[Exercise details] Locate every line in the entries below that contains the string "construction", treating uppercase and lowercase as different, and copy each of those lines in full.

[Entries shown]
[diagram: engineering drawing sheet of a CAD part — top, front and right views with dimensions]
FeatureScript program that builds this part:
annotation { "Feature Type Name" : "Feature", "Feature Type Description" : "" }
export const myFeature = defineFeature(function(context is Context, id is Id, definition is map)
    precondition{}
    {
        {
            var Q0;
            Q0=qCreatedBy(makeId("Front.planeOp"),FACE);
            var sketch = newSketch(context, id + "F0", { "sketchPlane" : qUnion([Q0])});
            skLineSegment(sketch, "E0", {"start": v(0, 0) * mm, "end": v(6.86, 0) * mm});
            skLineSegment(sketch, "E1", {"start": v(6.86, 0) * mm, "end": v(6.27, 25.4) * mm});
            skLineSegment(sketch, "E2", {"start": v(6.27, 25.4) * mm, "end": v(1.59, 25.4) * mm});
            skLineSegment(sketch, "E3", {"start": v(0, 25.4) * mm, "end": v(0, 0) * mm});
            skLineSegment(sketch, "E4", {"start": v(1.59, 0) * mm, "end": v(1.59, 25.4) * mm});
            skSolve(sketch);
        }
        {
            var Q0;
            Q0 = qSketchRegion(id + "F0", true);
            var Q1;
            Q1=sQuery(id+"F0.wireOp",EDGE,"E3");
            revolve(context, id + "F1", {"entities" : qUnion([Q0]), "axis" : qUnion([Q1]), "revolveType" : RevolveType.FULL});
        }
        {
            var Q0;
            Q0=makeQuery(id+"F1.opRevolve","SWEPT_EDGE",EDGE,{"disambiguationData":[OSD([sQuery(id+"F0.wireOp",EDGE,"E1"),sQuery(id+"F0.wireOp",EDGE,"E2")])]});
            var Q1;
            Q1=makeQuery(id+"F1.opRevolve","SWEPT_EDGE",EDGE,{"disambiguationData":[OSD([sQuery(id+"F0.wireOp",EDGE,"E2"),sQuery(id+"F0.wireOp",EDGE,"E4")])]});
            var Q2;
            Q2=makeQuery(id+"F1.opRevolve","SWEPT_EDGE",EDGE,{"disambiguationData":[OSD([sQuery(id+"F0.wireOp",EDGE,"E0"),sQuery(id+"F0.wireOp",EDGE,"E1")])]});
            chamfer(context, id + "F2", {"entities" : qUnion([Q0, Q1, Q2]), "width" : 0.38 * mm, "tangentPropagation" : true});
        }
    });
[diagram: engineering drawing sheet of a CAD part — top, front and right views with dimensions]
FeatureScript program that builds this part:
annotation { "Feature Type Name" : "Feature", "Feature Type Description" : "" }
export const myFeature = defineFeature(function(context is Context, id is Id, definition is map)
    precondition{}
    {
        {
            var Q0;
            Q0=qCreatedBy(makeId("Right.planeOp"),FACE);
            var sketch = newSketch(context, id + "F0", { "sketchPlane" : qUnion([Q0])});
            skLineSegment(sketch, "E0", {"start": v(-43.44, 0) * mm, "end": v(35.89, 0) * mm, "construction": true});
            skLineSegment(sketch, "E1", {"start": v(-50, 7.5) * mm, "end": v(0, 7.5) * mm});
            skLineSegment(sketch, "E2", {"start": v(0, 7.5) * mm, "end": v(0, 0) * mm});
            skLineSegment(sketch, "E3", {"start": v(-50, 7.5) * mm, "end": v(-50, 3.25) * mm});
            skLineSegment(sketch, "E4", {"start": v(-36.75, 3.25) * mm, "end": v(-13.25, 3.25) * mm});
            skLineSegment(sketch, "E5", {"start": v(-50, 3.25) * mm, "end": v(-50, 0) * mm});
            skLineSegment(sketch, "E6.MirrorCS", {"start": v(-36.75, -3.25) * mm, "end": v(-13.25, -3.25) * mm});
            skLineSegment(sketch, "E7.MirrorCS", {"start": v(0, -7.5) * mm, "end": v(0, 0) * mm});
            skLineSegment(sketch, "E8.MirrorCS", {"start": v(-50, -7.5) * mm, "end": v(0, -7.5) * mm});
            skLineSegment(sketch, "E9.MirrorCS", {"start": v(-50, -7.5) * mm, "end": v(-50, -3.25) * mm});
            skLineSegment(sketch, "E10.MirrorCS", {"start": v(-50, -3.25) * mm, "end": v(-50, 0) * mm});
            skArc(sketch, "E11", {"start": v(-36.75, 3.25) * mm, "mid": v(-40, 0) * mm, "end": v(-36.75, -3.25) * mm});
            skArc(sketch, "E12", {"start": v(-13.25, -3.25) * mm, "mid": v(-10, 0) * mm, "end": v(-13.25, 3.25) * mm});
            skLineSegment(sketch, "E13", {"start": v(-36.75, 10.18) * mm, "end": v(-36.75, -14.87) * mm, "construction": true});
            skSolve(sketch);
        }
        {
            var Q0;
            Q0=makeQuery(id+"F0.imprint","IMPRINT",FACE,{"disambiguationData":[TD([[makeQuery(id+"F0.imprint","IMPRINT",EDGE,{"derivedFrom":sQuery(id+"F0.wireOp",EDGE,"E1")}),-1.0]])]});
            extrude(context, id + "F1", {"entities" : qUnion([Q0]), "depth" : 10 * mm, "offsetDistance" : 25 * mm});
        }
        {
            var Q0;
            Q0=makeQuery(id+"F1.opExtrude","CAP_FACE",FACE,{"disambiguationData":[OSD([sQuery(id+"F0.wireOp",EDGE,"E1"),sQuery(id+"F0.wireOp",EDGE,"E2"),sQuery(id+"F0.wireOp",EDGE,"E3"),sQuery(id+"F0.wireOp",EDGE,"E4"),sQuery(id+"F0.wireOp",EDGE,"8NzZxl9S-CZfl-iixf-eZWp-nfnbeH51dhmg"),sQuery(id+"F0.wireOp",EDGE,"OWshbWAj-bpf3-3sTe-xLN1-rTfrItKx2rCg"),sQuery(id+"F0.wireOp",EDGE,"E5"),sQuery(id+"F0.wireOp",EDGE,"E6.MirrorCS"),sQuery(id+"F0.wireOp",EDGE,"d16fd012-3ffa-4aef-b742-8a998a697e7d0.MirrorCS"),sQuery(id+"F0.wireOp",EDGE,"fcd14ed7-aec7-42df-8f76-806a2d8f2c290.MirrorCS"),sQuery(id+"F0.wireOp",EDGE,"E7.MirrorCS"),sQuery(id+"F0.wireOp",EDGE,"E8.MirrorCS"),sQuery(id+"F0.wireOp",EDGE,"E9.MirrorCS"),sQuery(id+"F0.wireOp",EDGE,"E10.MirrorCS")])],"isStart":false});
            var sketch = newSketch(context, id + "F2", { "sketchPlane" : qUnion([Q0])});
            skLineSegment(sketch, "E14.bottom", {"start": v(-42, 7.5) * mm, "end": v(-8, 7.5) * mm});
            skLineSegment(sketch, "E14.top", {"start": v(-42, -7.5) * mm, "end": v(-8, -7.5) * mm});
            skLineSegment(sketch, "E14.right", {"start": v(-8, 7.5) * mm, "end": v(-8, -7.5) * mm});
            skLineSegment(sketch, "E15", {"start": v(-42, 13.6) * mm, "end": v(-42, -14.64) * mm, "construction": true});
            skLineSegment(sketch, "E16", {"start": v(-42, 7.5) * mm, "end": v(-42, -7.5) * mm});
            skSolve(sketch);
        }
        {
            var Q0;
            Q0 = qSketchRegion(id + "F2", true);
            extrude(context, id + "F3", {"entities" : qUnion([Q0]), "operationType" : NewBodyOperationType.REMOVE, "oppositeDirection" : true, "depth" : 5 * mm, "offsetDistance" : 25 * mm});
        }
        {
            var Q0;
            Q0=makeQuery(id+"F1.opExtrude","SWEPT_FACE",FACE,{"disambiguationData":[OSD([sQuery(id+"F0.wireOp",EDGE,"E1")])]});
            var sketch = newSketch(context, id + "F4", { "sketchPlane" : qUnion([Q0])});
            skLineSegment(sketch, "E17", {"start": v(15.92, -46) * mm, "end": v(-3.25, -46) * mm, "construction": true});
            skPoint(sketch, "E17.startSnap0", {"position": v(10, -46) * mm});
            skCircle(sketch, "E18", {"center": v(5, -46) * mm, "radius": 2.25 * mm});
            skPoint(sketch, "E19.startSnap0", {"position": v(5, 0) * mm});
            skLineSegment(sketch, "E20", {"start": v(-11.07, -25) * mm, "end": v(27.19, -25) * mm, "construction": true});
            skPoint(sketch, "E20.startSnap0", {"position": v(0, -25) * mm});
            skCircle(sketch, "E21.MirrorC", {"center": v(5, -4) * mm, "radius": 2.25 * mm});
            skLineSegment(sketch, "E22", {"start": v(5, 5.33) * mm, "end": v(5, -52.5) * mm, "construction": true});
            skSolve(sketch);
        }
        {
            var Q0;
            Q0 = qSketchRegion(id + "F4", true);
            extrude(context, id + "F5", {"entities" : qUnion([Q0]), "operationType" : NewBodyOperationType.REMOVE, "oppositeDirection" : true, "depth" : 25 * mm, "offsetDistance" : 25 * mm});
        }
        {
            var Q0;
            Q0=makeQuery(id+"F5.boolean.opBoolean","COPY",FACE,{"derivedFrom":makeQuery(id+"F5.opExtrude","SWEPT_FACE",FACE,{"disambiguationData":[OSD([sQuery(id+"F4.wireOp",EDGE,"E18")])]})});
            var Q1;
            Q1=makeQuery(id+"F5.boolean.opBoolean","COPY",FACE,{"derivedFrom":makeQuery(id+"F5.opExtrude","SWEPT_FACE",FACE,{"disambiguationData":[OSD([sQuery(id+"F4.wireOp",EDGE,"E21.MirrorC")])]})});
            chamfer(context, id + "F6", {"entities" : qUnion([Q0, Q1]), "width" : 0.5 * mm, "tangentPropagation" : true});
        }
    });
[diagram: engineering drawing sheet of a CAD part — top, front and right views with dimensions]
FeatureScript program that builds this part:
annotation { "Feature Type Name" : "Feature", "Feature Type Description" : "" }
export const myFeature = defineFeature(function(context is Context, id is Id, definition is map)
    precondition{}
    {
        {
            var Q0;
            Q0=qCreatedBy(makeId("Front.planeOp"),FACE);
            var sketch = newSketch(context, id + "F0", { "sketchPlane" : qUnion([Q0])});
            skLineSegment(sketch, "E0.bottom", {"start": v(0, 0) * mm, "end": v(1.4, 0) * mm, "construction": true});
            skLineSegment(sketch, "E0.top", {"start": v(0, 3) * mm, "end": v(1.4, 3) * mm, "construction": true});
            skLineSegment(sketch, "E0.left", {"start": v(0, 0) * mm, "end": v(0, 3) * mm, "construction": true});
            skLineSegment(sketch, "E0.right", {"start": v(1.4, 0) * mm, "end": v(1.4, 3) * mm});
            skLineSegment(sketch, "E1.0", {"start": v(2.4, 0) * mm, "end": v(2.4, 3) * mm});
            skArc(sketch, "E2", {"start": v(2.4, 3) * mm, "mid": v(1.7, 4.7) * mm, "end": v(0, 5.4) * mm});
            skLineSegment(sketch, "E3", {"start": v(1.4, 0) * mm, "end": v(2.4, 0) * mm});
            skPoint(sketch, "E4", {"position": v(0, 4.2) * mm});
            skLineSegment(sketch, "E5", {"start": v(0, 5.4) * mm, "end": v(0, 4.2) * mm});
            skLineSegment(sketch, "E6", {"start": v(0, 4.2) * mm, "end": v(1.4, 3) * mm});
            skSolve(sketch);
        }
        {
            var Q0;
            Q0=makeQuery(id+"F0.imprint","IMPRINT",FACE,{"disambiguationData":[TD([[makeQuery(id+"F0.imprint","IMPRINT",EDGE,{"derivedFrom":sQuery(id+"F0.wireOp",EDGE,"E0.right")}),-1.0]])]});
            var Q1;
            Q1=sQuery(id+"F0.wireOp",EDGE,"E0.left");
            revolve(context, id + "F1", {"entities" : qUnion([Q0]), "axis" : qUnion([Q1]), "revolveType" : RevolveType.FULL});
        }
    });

[Exercise answer]
            skLineSegment(sketch, "E0", {"start": v(-43.44, 0) * mm, "end": v(35.89, 0) * mm, "construction": true});
            skLineSegment(sketch, "E13", {"start": v(-36.75, 10.18) * mm, "end": v(-36.75, -14.87) * mm, "construction": true});
            skLineSegment(sketch, "E15", {"start": v(-42, 13.6) * mm, "end": v(-42, -14.64) * mm, "construction": true});
            skLineSegment(sketch, "E17", {"start": v(15.92, -46) * mm, "end": v(-3.25, -46) * mm, "construction": true});
            skLineSegment(sketch, "E20", {"start": v(-11.07, -25) * mm, "end": v(27.19, -25) * mm, "construction": true});
            skLineSegment(sketch, "E22", {"start": v(5, 5.33) * mm, "end": v(5, -52.5) * mm, "construction": true});
            skLineSegment(sketch, "E0.bottom", {"start": v(0, 0) * mm, "end": v(1.4, 0) * mm, "construction": true});
            skLineSegment(sketch, "E0.top", {"start": v(0, 3) * mm, "end": v(1.4, 3) * mm, "construction": true});
            skLineSegment(sketch, "E0.left", {"start": v(0, 0) * mm, "end": v(0, 3) * mm, "construction": true});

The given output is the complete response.